When Covid hit, it was slightly challenging — however, it gave me the chance to read a wide range of novels. I picked up The Bell Jar, The Secret History, Normal People, Little Fires Everywhere, and Where the Crawdads Sing. All incredible novels that in their own right have aspects that still come back to my memory. When classes were back to “normal,” I read The Kite Runner, a moving story that tells the account of a boy’s coming of age in Kabul. It’s a book whose impact is never going to leave me. Although books were always a part of my life, this novel is what sparked my interest in majoring in English. A story of a life that I never would have experienced otherwise, it displayed how powerful the form of a book really is.
College
As a homesick freshman in my dorm room, I flew through The Paper Palace. The novel takes place in the summer in Cape Cod, and the images of the main characters swimming through the water brought me back to the summers back home. The characters in this story return to the summer home that they have had for years — and Unsheltered, in a similar way, uses a house to set and tell its story. Both novels describe the way the houses the characters live in have changed and there is something so fairy-tale-like about the way their stories unfold.

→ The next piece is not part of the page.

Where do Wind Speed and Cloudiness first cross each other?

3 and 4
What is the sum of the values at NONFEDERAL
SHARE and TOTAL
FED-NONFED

I love to read, that’s why I became an English major; but with all of the in class reading and assigned books, I don’t feel the urge to read personal novels. However, this reality is what allows me to feel like a kid again when I do read. Sitting in the summer sun, with nothing else to do but spend time, I leisurely can read. Patti Smith, Alice McDermont, and Ann Patchett are authors that I am constantly reaching for. Their beautiful, artistic storytelling parallels the stories I grew up reading.
It’s hard to exist at a single point in time, worrying about future plans, pressures, or any external conflict. These stories have been my way to escape again, and connect the person who I once was, with the person who is everything she has consumed since then.